La question qui est souvent posée est : « que fait le mouvement féministe de tout ça ? » Depuis Webster et Casey, les féministes se débattent dans un mode qui est en permanence réactif et non proactif, et sont divisés. C’est loin d’être un contexte propice au succès. D’ailleurs, le terme de « mouvement féministe » est erroné ; pendant toute l’histoire du féminisme américain, il n’y a jamais eu un seul groupe homogène d’activistes. Et à partir des années 70, alors que la droite chrétienne était en train de s’épanouir, les féministes américains étaient divisés par de sérieux désaccords.

Les deux plus gros groupes féministes, qu’on pourrait aisément qualifier d’« institutions » ou de groupes féministes traditionnels, étaient – et sont – NOW (National Organization for Women, « Organisation nationale pour les femmes ») et NARAL (National Abortion Rights Action League, « Ligue nationale pour l’action sur les droits à l’avortement »). Ils ont tous les deux soutenu et véhément défendu le principe d’un « droit à la vie privée » tel qu’il est développé dans Griswold (1965) et Roe (1973) en relation au choix de ne PAS procréer. Selon ces groupes, l’émancipation des femmes a commencé avant tout en délivrant les femmes des chaînes de naissances non voulues. Ce but ne pouvait être atteint qu’en exigeant un droit inconditionnel à ne pas procréer. Ils ont donc observé avec consternation et ont dénoncé publiquement des groupes féministes plus radicaux fondés récemment, tels que le CESA (Committee to End Sterilization, « Comité pour mettre fin à la stérilisation ») et le CARASA (Committee for Abortion Rights and Against Sterilization Abuse, « Comité pour les droits à l’avortement et contre l’abus de stérilisation ») qui, selon NOW et NARAL, étaient en train de complètement ébranler les succès récents et fragiles que représentaient Griswold et Roe, qui définissaient un « droit à la vie privée » protégé par la constitution en matière de non-procréation.
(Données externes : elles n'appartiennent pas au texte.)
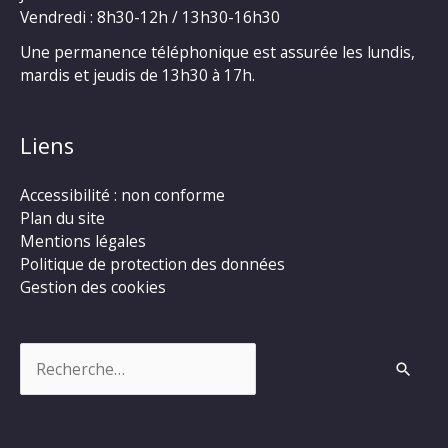
Vendredi : 8h30-12h / 13h30-16h30
Une permanence téléphonique est assurée les lundis,
mardis et jeudis de 13h30 à 17h.
Liens
Accessibilité : non conforme
Plan du site
Mentions légales
Politique de protection des données
Gestion des cookies
Rechercher :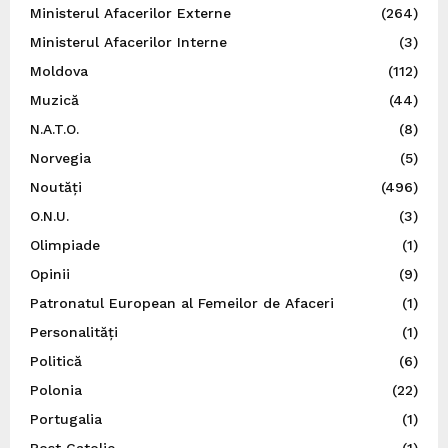
Ministerul Afacerilor Externe
(264)
Ministerul Afacerilor Interne
(3)
Moldova
(112)
Muzică
(44)
N.A.T.O.
(8)
Norvegia
(5)
Noutăți
(496)
O.N.U.
(3)
Olimpiade
(1)
Opinii
(9)
Patronatul European al Femeilor de Afaceri
(1)
Personalități
(1)
Politică
(6)
Polonia
(22)
Portugalia
(1)
Post Catolic
(1)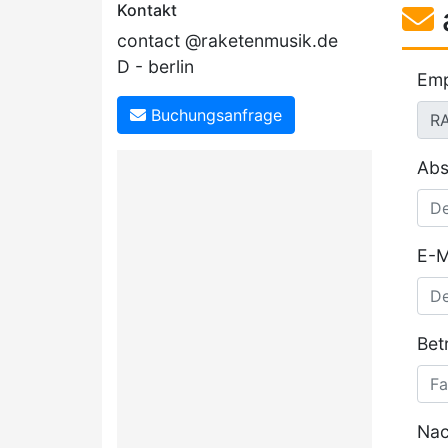
Kontakt
contact @raketenmusik.de
D - berlin
Emp
Buchungsanfrage
Abs
E-M
Betr
Nac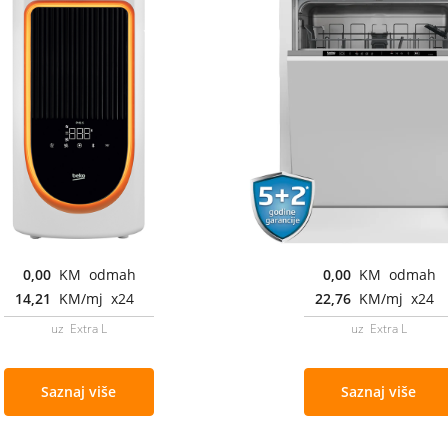
0,00
KM odmah
0,00
KM odmah
14,21
KM/mj x24
22,76
KM/mj x24
uz Extra L
uz Extra L
Saznaj više
Saznaj više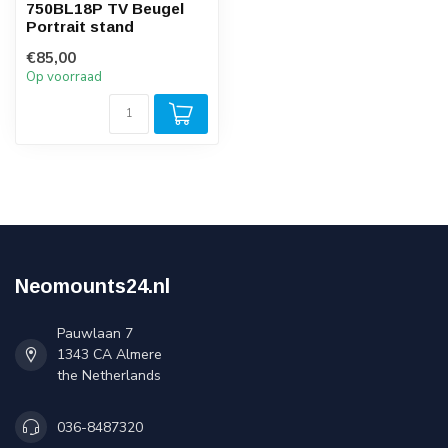
750BL18P TV Beugel
Portrait stand
€85,00
Op voorraad
Neomounts24.nl
Pauwlaan 7
1343 CA Almere
the Netherlands
036-8487320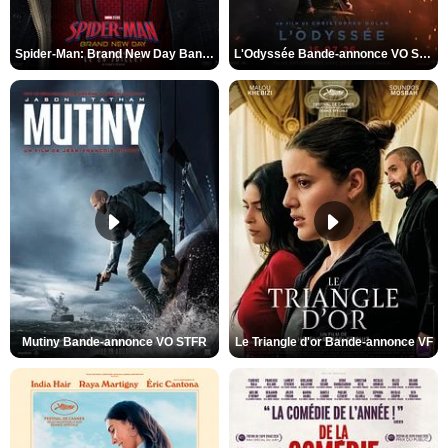
Spider-Man: Brand New Day Bande-annonce VO STFR
L'Odyssée Bande-annonce VO STFR
Mutiny Bande-annonce VO STFR
Le Triangle d'or Bande-annonce VF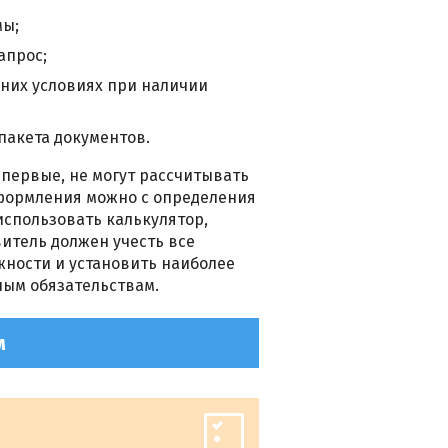
мы;
апрос;
них условиях при наличии
пакета документов.
первые, не могут рассчитывать
оформления можно с определения
 использовать калькулятор,
витель должен учесть все
жности и установить наиболее
ным обязательствам.
м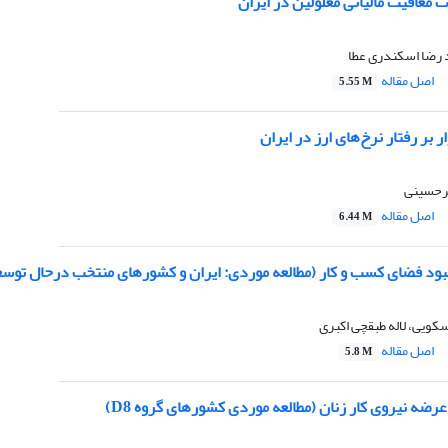
 معافیت مالیاتی معلولین در ایران
د رضا اسکندری عطا
اصل مقاله
5.55 M
ار بر رفتار نرخ‌های ارز در ایران
رحسینی
اصل مقاله
6.44 M
بود فضای کسب و کار (مطالعه موردی: ایران و کشورهای منتخب درحال توسع
کویی، لاله طبقچی اکبری
اصل مقاله
5.8 M
ضه نیروی کار زنان (مطالعه موردی کشورهای گروه D8)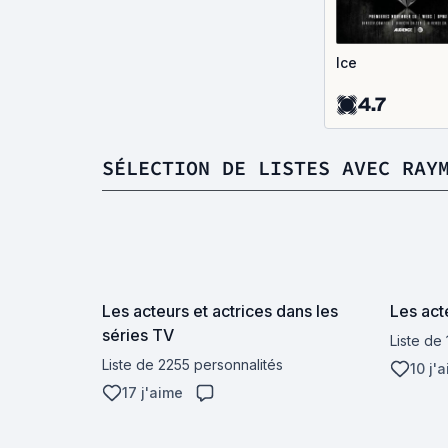
Ice
4.7
SÉLECTION DE LISTES AVEC RAY
Les acteurs et actrices dans les
Les act
séries TV
Liste de
Liste de 2255 personnalités
10 j'
17 j'aime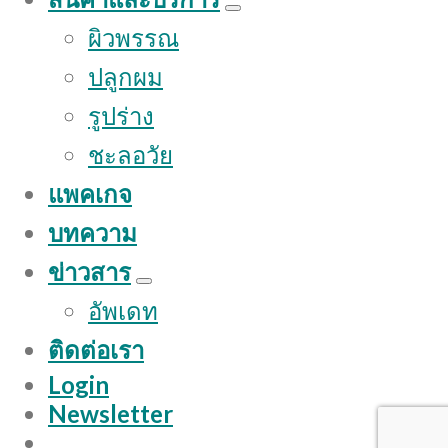
ผิวพรรณ
ปลูกผม
รูปร่าง
ชะลอวัย
แพคเกจ
บทความ
ข่าวสาร
อัพเดท
ติดต่อเรา
Login
Newsletter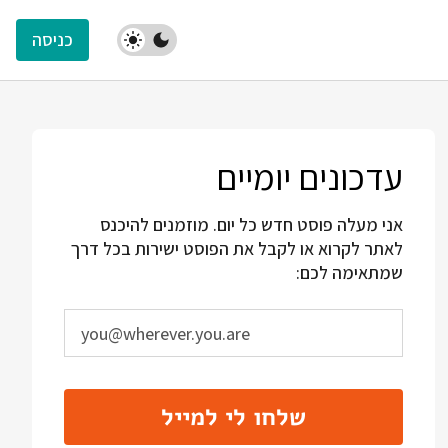
כניסה
עדכונים יומיים
אני מעלה פוסט חדש כל יום. מוזמנים להיכנס
לאתר לקרוא או לקבל את הפוסט ישירות בכל דרך
שמתאימה לכם:
שלחו לי למייל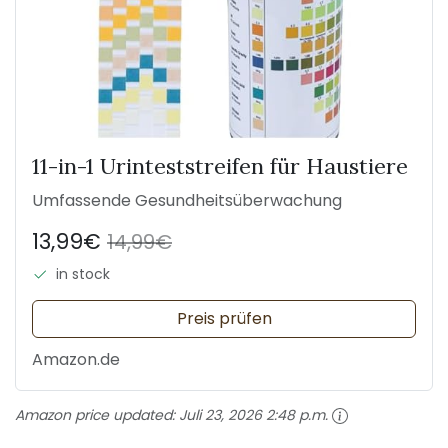
11-in-1 Urinteststreifen für Haustiere
Umfassende Gesundheitsüberwachung
13,99€
14,99€
in stock
Preis prüfen
Amazon.de
Amazon price updated:
Juli 23, 2026 2:48 p.m.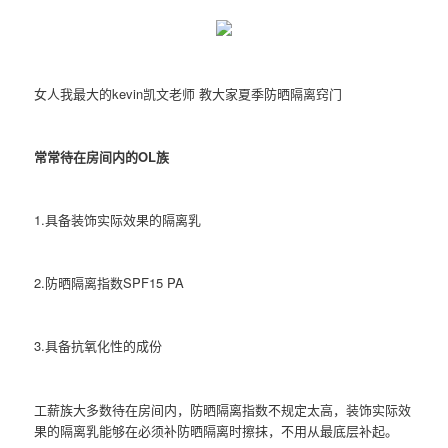
女人我最大的kevin凯文老师 教大家夏季防晒隔离窍门
常常待在房间内的OL族
1.具备装饰实际效果的隔离乳
2.防晒隔离指数SPF15 PA
3.具备抗氧化性的成份
工薪族大多数待在房间内，防晒隔离指数不规定太高，装饰实际效
果的隔离乳能够在必须补防晒隔离时擦抹，不用从最底层补起。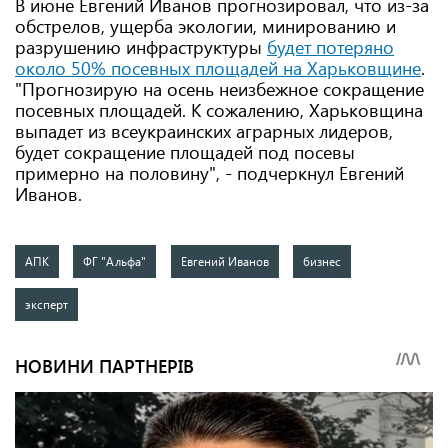
В июне Евгений Иванов прогнозировал, что из-за
обстрелов, ущерба экологии, минированию и
разрушению инфраструктуры
будет потеряно
около 50% посевных площадей на Харьковщине
.
"Прогнозирую на осень неизбежное сокращение
посевных площадей. К сожалению, Харьковщина
выпадет из всеукраинских аграрных лидеров,
будет сокращение площадей под посевы
примерно на половину", - подчеркнул Евгений
Иванов.
АПК
ФГ "Альфа"
Евгений Иванов
бизнес
эксперт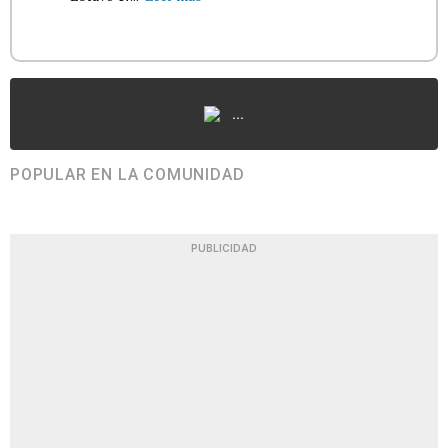
...
POPULAR EN LA COMUNIDAD
PUBLICIDAD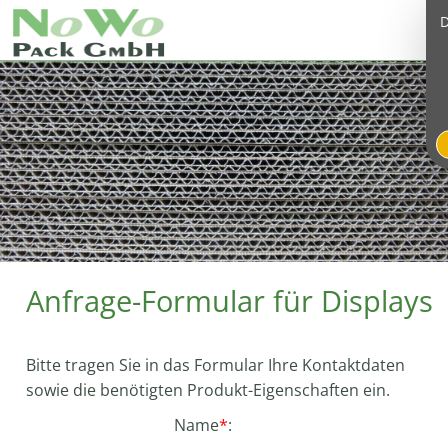
D
Anfrage-Formular für Displays
Bitte tragen Sie in das Formular Ihre Kontaktdaten
sowie die benötigten Produkt-Eigenschaften ein.
Name
*
: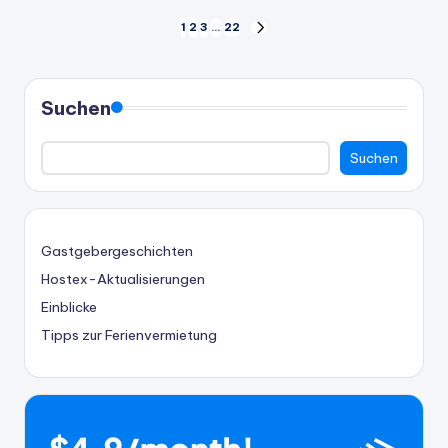
Seitennummerierung
1
2
3
…
22
NÄCHSTE
SEITE
der
Beiträge
Suchen
Suchen
Gastgebergeschichten
Hostex-Aktualisierungen
Einblicke
Tipps zur Ferienvermietung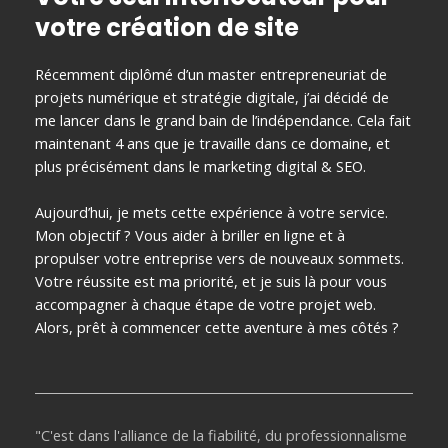
votre création de site
Récemment diplômé d’un master entrepreneuriat de
projets numérique et stratégie digitale, j’ai décidé de
me lancer dans le grand bain de l’indépendance. Cela fait
maintenant 4 ans que je travaille dans ce domaine, et
plus précisément dans le marketing digital & SEO.
Aujourd’hui, je mets cette expérience à votre service.
Mon objectif ? Vous aider à briller en ligne et à
propulser votre entreprise vers de nouveaux sommets.
Votre réussite est ma priorité, et je suis là pour vous
accompagner à chaque étape de votre projet web.
Alors, prêt à commencer cette aventure à mes côtés ?
"C'est dans l'alliance de la fiabilité, du professionnalisme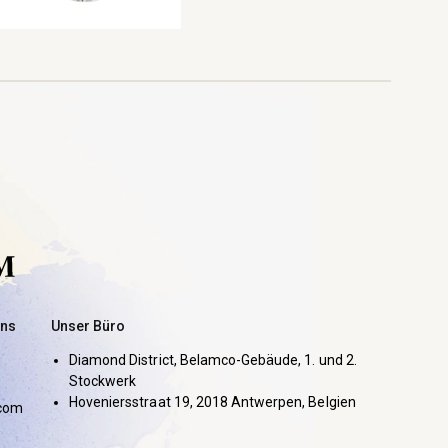
uns
Unser Büro
Diamond District, Belamco-Gebäude, 1. und 2.
Stockwerk
Hoveniersstraat 19, 2018 Antwerpen, Belgien
com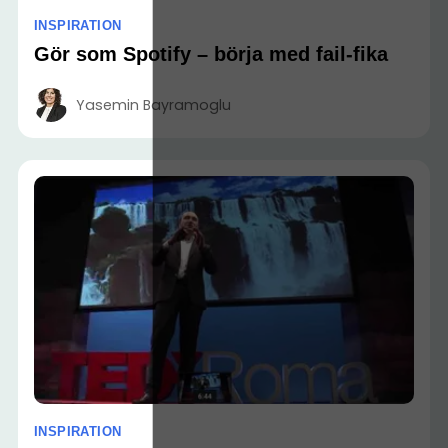
INSPIRATION
Gör som Spotify – börja med fail-fika
Yasemin Bayramoglu
INSPIRATION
Le CESA et le CARASA ne s’opposaient pas au « droit à la vie privée » en soi, ils voulaient simplement aller plus loin et démontrer, entre autres, que le principe de vie privée lui-même n’était pas accessible à tous, comme le savaient ces pauvres femmes à New York qui furent les victimes d’une stérilisation contrainte ou forcée. Ils regroupaient aussi des féministes qui prétendaient que les droits à l’avortement ne représentaient pas le nec plus ultra pour toutes les femmes, que certaines femmes féministes préféraient se battre, non pas pour le droit de ne pas avoir d’enfants, mais pour une société qui permettrait aux femmes d’avoir des enfants quand elles le voulaient avec la garantie que leurs enfants bénéficieraient d’un bon logement, de soins de santé et d’une éducation de bonne qualité. Ces féministes du milieu des années 70 et début des années 80 – et non pas les féministes traditionnels – devinrent les concepteurs de ce que nous appelons aujourd’hui les « droits de la procréation », aboutissant au Mouvement pour la justice reproductive que nous connaissons aujourd’hui.